The “war on women” continued on Monday when a new controversial Kansas abortion rule took effect requiring abortion providers such as Planned Parenthood to link their websites to a state Department of Health and Environment web page on abortion and fetal development.
In addition to the link, abortion providers are now required to include a statement on their website stating that any information found on the state’s abortion website is not only “objective” but is “scientifically accurate.”
Planned Parenthood expressed concern about the requirement because the state’s abortion website contains a statement that a fetus feels pain by the 20th week of pregnancy — a claim that the American Congress of Obstetricians and Gynecologists says they don’t have evidence to back up.
Last month, the American Congress of Obstetricians and Gynecologists released a statement that pointed to a 2005 study in the Journal of the American Medical Association that said “it’s unlikely a fetus perceives pain” as early as 20 weeks and that “no studies since 2005 demonstrate fetal recognition of pain.”
Planned Parenthood filed a lawsuit saying the website requirements were a violation of their First Amendment rights. On Friday, Shawnee County District Judge Rebecca Crotty ruled in favor of Planned Parenthood, saying the website requirement could not be enforced at least until a lawsuit filed by two Kansas doctors who perform abortions was resolved.
Dr. Herbert Hodes and his daughter, Dr. Traci Nauser, are challenging the entirety of the state’s new abortion laws. Crotty ruled that until their lawsuit was resolved, the website requirement should not be enforced.
But on Sunday, U.S. District Judge Kathryn Vratil ruled that Planned Parenthood had to follow the website requirements. While Vratil said the website rule will likely be overturned in a federal court since “non-patients” visit sites like Planned Parenthood, she decided the state could enforce the “overbroad” rule because the group didn’t prove they would suffer irreparable harm by doing so.
Mary Kay Culp is the executive director of Kansans For Life, a large and powerful anti-abortion group in Kansas. She said that abortion providers “scream, ‘The sky is falling,’ no matter how reasonable” an abortion bill is.
She said that website rule is important because “women have a right to know” about fetal development, the risks of abortion and alternatives to it.

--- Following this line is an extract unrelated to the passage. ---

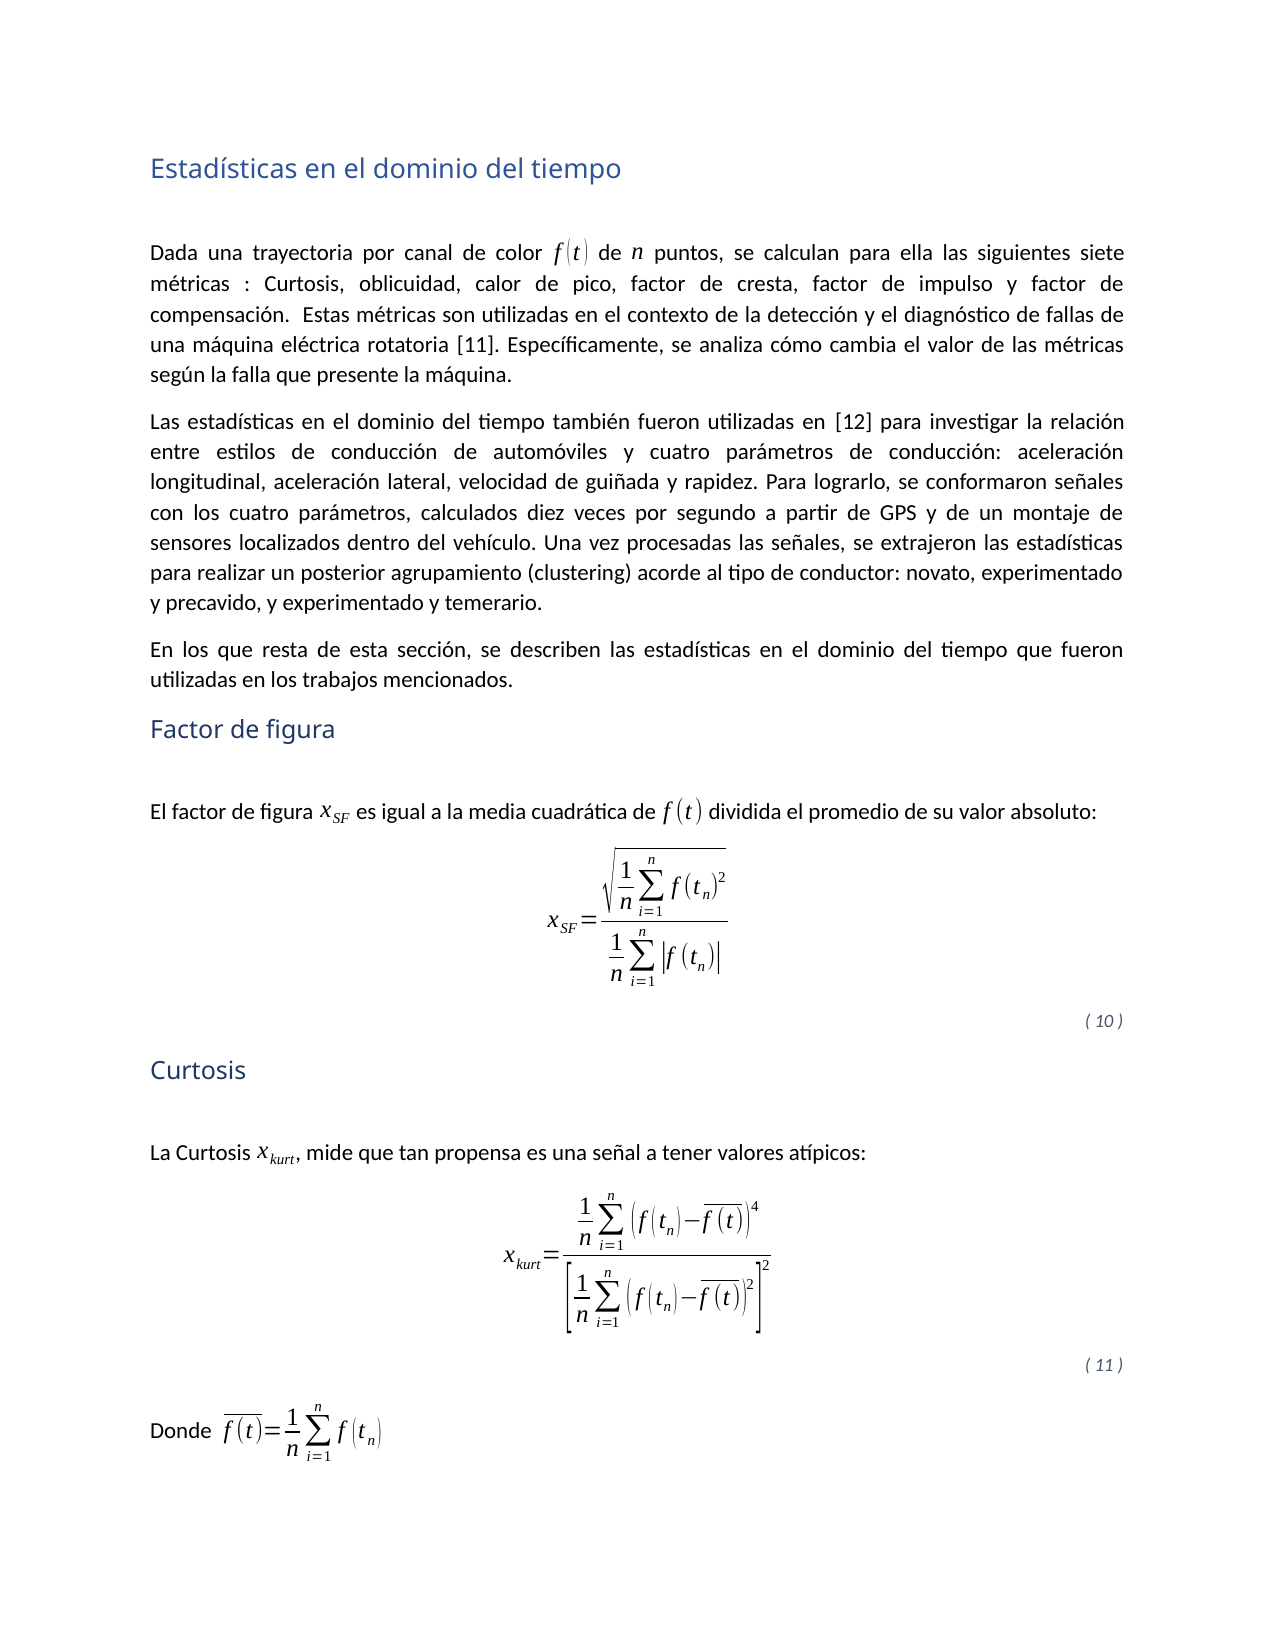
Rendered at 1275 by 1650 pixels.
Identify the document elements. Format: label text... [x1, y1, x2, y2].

In addition to the website requirements, Kansas’ new abortion law also banned sex-selection abortions, blocked tax breaks for abortion providers, prohibited abortion providers from providing materials or instructors to public-school health classes, and enacted a general policy that life begins “at fertilization.”
Abortion legislation contested across the U.S.
The phenomenon of stricter abortion laws is not limited to Kansas.
As Mint Press News previously reported, 19 states have laws on their books in defiance of Roe v. Wade — the historic 1973 decision by the Supreme Court that legalized abortion.
Last week, Texas state Sen. Wendy Davis (D-Fort Worth) made headlines when she attempted to filibuster a bill that would ban abortions after 20 weeks of pregnancy. The bill also would have shut down all but five of the state’s 42 abortion clinics by requiring that abortions only occur in facilities equipped with a surgical center.
An amendment seeking an exemption in cases of rape or incest was denied, as the bill’s author, state Rep. Jodie Laubenberg (R-Parker), said such an amendment was not necessary.
“In the emergency room they have what’s called rape kits where a woman can get cleaned out,” she said, insinuating errantly that the procedure in which physical evidence is collected in cases of sexual assault would prevent a woman from getting pregnant.
In North Carolina, state legislators passed a bill last week that would require teachers to instruct students that having an abortion will cause a woman to have premature births later in life. If signed into law, students will be taught starting in seventh grade that abortion causes preterm births, which can lead to development complications and even death for the unborn fetus.
Students will also be taught about of the consequences that can result if the mother doesn’t seek adequate prenatal care or decides to smoke, consume alcohol or use illicit drugs during her pregnancy.
Opponents of the “abortion education” bill argue that there is no evidence that abortions lead to future pregnancy issues. The language of the bill has since been adjusted to change “cause” to “risk.”
In Ohio on Monday, the signing of the state’s two-year budget bill included five anti-abortion provisions that will “defund Planned Parenthood clinics, reallocate family planning funding to right-wing ‘crisis pregnancy centers,’ strip funding from rape crisis centers that give their clients any information about abortion services, impose harsh restrictions on abortion clinics that will force many of them to shut down, and require doctors to give women seeking abortion information about the presence of a ‘fetal heartbeat.’”
In response to the passage of the new laws in Ohio — which are thought to be the most strict in the U.S. — Planned Parenthood President Cecile Richards said politicians are sneaking restrictive abortion-related laws into other bills because they know that’s the only way to pass them.
“Like Governor Perry in Texas, politicians in Ohio knew they couldn’t pass these unpopular measures if they played by the rules — that’s why they tried to bury these provisions in the pages of a must-pass state budget,” she said.